Pra piorar, o roteiro comete o grave erro de incluir um evento de duração conhecida (a gravidez de Jane) transcorrendo ao longo da narrativa, que funciona como um referencial instintivo para acompanharmos a passagem de tempo - o que não seria um grande problema, caso Santucci tivesse competência para fazer os vários meses que se passam não soarem como apenas algumas semanas. E ainda que acerte ao introduzir o longa com uma atmosfera de comercial de margarina, simbolizando a visão romantizada que o casal possui do próprio passado, o diretor erra ao jamais desenvolver os personagens ou as situações de forma interessante, sacrificando a veracidade daquele universo em função de gags. Dessa forma, o filme espera que acreditemos que um hospital de luxo deixaria pacientes abandonados em macas nos corredores; que Jane é uma mulher humilde, após incontáveis evidências do contrário; que uma pancada causaria vermelhidão instantânea; que forjar pessoalmente o roubo do próprio cofre é menos inteligente que contratar um idiota para fazer o serviço; ou, ainda, que Tino continue a exibir um deslumbramento imaturo e uma ostentação exagerada mesmo após quinze longos anos de riqueza.
Com uma carreira cinematográfica construída em torno de participações pequenas em atrocidades colossais como Muita Calma Nessa Hora e uma porção de filmes da Xuxa, Leandro Hassum mostra-se incapaz de adequar seu tipo de humor ao Cinema e constrói o personagem sempre na base do grito, do improviso e de excessos. Mesmo assim, o talento de Hassum para a comédia é suficiente para que o humorista seja responsável pelos raros bons momentos do longa, como a cena em que Tino tenta justificar seus gastos faraônicos ou o desfecho do diálogo com uma balconista do aeroporto. Por outro lado, Danielle Winits (Odeio o Dia dos Namorados) incorpora perfeitamente bem a perua chamativa de origem humilde e tenta, em vão, escapar das arapucas do roteiro, enquanto é no mínimo curioso que Kiko Mascarenhas pareça bem mais à vontade como o travesti traficante do recente Totalmente Inocentes do que como o pai de família sistemático Amauri. Por fim, Aílton Graça interpreta o personagem mais irreal e caricato na subtrama mais absurda e desnecessária do longa, enquanto Rodrigo Sant'anna repete o mesmo perfil do pobre analfabeto que, surpreendentemente, vem lhe rendendo múltiplos quadros em programas humorísticos.

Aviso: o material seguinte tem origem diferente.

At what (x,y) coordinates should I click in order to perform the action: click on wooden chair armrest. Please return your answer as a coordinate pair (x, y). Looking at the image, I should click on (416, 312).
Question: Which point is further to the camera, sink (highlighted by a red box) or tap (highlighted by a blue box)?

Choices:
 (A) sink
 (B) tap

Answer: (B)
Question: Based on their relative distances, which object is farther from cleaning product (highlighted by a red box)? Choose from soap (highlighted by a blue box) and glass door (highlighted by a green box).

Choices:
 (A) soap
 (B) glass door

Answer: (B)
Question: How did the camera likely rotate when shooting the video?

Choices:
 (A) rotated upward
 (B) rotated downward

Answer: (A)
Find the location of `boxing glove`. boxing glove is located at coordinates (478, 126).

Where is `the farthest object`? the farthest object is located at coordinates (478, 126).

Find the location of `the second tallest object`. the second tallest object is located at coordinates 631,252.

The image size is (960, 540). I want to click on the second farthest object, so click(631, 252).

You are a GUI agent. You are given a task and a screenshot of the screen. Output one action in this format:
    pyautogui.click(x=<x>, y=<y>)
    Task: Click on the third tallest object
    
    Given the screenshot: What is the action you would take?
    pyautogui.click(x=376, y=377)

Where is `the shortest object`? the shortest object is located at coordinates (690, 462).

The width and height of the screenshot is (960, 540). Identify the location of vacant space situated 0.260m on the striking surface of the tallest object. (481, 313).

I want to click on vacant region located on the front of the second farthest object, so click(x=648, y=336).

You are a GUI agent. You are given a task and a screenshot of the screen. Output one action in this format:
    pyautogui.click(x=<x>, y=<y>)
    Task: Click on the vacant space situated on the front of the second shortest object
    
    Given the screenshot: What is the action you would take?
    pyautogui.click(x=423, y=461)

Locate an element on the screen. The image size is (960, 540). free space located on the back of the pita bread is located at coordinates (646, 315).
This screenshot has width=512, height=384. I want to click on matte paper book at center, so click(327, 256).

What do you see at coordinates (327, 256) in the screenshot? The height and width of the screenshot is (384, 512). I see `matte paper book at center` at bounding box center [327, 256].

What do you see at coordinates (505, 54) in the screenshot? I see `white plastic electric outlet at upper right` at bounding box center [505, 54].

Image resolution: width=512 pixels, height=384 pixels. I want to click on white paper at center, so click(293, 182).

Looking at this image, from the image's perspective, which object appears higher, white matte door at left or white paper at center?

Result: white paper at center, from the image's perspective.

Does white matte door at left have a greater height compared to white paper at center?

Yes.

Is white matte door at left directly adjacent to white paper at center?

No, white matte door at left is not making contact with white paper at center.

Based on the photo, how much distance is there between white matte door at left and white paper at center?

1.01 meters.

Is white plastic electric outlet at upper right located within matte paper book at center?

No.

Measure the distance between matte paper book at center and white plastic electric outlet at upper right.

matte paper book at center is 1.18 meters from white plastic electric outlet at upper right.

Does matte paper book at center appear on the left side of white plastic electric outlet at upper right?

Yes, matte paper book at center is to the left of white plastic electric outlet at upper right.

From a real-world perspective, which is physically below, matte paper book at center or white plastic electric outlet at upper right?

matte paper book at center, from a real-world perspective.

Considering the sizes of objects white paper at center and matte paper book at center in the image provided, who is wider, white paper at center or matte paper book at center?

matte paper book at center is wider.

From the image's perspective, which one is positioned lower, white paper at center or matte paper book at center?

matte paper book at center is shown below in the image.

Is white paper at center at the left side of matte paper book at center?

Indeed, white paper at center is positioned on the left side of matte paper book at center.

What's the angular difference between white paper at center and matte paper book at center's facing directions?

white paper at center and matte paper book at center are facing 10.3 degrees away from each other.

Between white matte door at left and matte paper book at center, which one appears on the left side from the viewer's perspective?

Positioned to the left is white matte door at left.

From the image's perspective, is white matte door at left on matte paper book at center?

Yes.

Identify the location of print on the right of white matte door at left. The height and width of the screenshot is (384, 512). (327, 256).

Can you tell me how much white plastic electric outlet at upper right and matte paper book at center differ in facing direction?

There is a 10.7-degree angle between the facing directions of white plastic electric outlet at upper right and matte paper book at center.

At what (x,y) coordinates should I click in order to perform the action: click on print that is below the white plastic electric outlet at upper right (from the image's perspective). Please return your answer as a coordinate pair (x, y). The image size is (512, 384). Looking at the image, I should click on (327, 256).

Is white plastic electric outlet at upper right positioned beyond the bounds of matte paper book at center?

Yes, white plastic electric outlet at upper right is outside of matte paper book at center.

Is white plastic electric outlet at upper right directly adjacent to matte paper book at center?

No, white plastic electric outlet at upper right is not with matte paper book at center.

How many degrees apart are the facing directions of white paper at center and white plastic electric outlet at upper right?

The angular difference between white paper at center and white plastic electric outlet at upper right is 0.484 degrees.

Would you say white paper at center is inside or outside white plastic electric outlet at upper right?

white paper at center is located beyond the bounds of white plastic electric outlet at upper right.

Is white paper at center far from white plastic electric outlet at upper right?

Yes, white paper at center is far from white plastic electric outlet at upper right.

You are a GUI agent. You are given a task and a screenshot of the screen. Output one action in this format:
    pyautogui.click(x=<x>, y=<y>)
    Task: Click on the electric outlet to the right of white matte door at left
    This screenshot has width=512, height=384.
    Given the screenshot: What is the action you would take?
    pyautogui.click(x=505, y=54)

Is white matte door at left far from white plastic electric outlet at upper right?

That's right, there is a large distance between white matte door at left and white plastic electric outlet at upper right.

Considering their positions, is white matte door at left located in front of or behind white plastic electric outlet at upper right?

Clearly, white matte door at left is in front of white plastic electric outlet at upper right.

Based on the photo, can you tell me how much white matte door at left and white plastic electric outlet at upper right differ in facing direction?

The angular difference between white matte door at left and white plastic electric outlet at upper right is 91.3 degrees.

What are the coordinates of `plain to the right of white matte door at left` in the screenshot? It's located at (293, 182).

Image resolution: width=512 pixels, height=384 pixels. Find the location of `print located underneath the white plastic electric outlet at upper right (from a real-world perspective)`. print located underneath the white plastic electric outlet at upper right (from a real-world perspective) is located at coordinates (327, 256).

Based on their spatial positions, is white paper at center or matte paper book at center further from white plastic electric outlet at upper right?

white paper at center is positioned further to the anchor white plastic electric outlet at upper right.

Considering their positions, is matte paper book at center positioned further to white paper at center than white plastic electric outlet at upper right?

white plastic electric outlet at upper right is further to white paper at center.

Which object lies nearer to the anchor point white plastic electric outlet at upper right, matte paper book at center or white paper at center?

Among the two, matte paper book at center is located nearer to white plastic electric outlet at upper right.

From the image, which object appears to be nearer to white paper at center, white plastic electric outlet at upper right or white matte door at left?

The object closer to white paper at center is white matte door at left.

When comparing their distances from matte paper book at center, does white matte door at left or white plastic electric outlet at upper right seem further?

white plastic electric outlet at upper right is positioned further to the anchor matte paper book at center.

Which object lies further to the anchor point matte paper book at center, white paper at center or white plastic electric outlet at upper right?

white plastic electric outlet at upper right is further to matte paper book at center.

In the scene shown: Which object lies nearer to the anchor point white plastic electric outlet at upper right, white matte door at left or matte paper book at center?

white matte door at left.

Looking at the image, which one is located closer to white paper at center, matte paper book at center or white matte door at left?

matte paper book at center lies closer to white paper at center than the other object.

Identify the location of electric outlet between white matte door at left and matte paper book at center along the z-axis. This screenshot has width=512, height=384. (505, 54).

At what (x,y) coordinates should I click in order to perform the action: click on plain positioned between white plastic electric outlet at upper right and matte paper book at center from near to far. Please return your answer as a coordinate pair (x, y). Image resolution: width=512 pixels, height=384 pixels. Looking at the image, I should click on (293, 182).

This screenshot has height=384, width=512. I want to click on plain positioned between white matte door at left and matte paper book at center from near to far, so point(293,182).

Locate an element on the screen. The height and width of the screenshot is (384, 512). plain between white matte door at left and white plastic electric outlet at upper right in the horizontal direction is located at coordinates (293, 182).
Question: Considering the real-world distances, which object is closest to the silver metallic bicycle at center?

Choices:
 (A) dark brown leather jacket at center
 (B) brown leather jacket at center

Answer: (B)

Contando ainda com uma pequena participação de Maurício Sherman (que, aos 81 anos, continua no comando do Zorra Total), Até Que a Sorte Nos Separe jamais se preocupa em detalhar a dimensão da dívida e ignora categoricamente as circunstâncias de sua quitação - o que acaba sendo um grande acerto, não por ressaltar a importância primordial dos laços familiares, mas por evitar que a tortura se prolongue por mais alguns segundos preciosos. Se tempo realmente for dinheiro, creio que sai da sessão substancialmente mais pobre.